James R. Stewart Jr.

Good Grief ! Raw milk is Illegal, because YOU and I can get
Tuberculosis from Raw Milk. It's A Good Law, and just because TB is not an issue anymore, doesn't mean that we
can forget about it. The only way we can Keep TB Away Forever Is To Never Allow Raw Milk Anymore. Period.

Shari G.
Shari G.4 years ago

i agree with other comments on how the government allows for all sorts of harmful substances to be sprayed on foods and yet something as harmless as raw milk is declared illegal...its a joke, really. people should have the choice to drink/eat whatever they want. there are a lot more dangerous/unhealthy foods or food additives that the government should be putting their focus on, instead of something so harmless as raw milk.
HOWEVER i myself am not a huge milk drinker (it makes be bloated!), the only dairy i eat is cheese occasionally...but maybe raw milk would be better...who knows!!

Nicole D.
Nicole D.4 years ago

In response to the question posed by Vasu M.
"Nicole D. concludes:

"And while I'm not a proponant of milk I don't think this is the right place to voice your opinions against it. This is a story about people's right to choose what they eat. Whether you agree with it or not."

Does this mean cannibalism is okay?"

I think you're taking this WAY WAY WAY out of context. I do think a government of humans for humans should dictate that one human cannot kill another human (I am against capital punishment if you'd like to stretch the conversation in that direction). I do not think our government should limit what we put into our mouths. You can eat plastic and and elephant dung for all I care and the government has no business to tell you you can't. Heck, eat horses and squirrels if that suites you too. Now it gets shady in the area of endangered animals.
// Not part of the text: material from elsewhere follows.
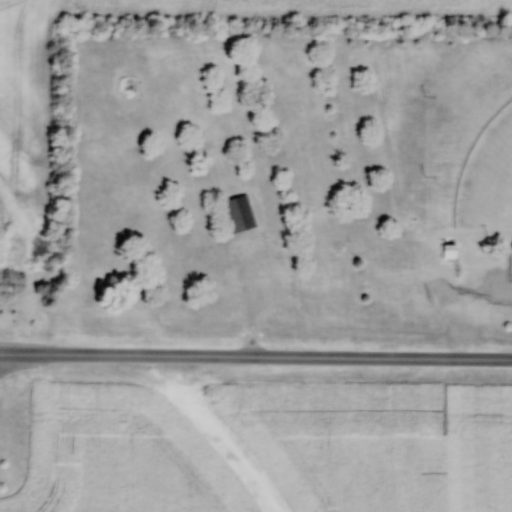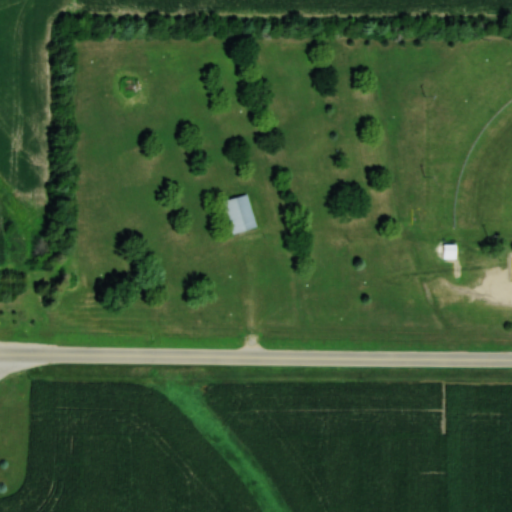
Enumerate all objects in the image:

I think for the sake of keeping biodiversity the government needs to control the killing and eating an endangered species (i.e. not allow it) though honestly that's off topic too.

My original statement comes down to this: If people want to drink milk, be it pasturized or unpasturized, cow, goat, elephant, or human, that's they're choice. The government can regulate it but they shouldn't ban it all together.
And I support your right to try to convince them not to drink milk at all.